Moim przeznaczeniem jest właśnie snuć przypuszczenia, śnić, ewentualnie pisać i bardzo ewentualnie publikować – to ma najmniejsze znaczenie.

85-LETNI BORGES O KLASYKACH

Uważam, że klasyczne dzieło nie jest książką napisaną w jakiś specjalny sposób. (…) myślę, że dzieło klasyczne to dzieło, które czytamy w specjalny sposób. Czyli nie jest to książka napisana w specjalny sposób, ale w specjalny sposób czytana; kiedy czytamy daną książkę, jakby nic nie było w niej przypadkowe, jakby wszystko było podporządkowane jakiejś intencji i miało uzasadnienie, to taka książka jest dziełem klasycznym. Jako najbardziej oczywisty przykład można by przywołać I Ching, chińską księgę przemian, dzieło złożone z sześćdziesięciu czterech heksagramów: sześciu linii ciągłych bądź przerywanych, ułożonych na sześćdziesiąt cztery możliwe sposoby. Nadano tej książce moralną interpretację i jest to jedno z chińskich dzieł klasycznych. (…) Tak samo jest z dziełami klasycznymi w każdym języku. Na przykład uważa się, że każda linijka Szekspira jest uzasadniona – a oczywiście wiele z nich musiało być dziełem przypadku – i zakłada się, że każda linijka Don Kichota czy każda linijka Boskiej Komedii, a także każda linijka poematów zwanych „homeryckimi” ma swoje uzasadnienie. Zatem dzieło klasyczne, to książka czytana z szacunkiem.

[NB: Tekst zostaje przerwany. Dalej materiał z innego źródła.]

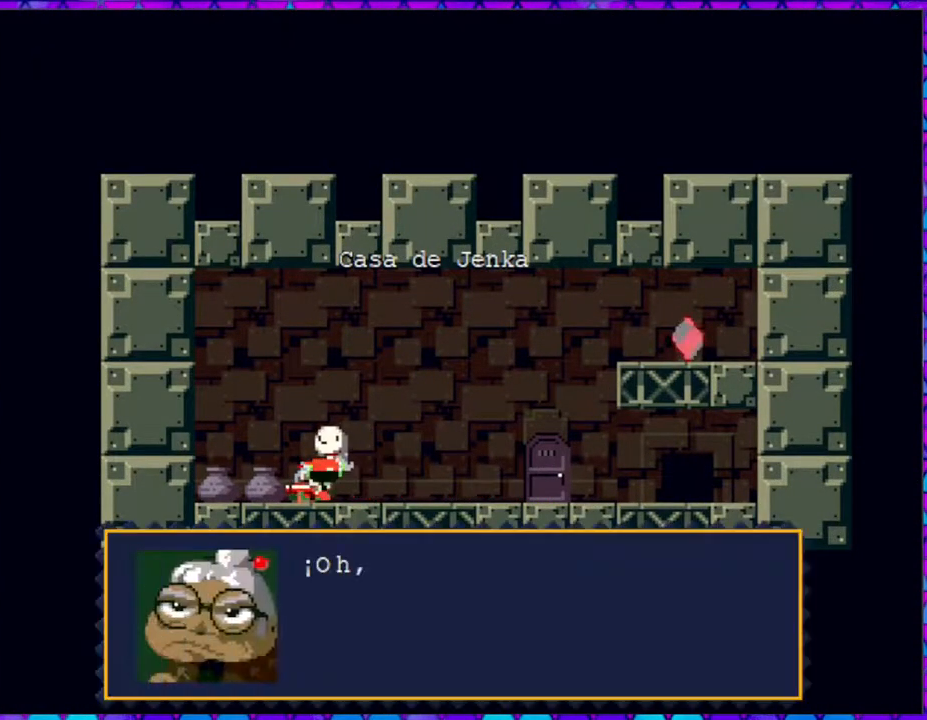
{"buttons": [], "right_stick": "center", "events": []}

LITERATURA REALISTYCZNA I LITERATURA FANTASTYCZNA

To jasne, że literatury mają swój początek w fantastyce. I jeszcze w snach – które można postrzegać, jako bardzo starą formę sztuki. W snach nie myślimy racjonalnie; tworzymy małe dzieła dramatyczne. (…) Na przykład w jednym z dzieł, które wydają mi się fundamentalne – podejrzewam, że ci, którzy wyśnili Baśnie z tysiąca i jednej nocy, nie myśleli o żadnym morale; śnili, pozwalali sobie śnić i w ten sposób powstała ta wspaniała książka.

************************************

Ostatnio odczuwam pewną niecierpliwość, wydaje mi się, że powinienem umrzeć, i to umrzeć niebawem. Że żyłem już zbyt długo. I że śmierć musi mieć jakiś smak; musi być czymś szczególnym, czego się nigdy nie zaznało. (…) Nie można tego przekazać, bo możemy przekazać jedynie to, co dzielimy z innymi. Słowa wyrażają wspólne doświadczenie, a to nie dotyczy śmierci.
No tak… śmierć musi być… musi być podróżą przewyższającą nawet siedem wypraw Sindbada, musi być o wiele większą podróżą, prawda?

Jorge Luis Borges wyruszył w swoją największą podróż 14 czerwca 1986 r.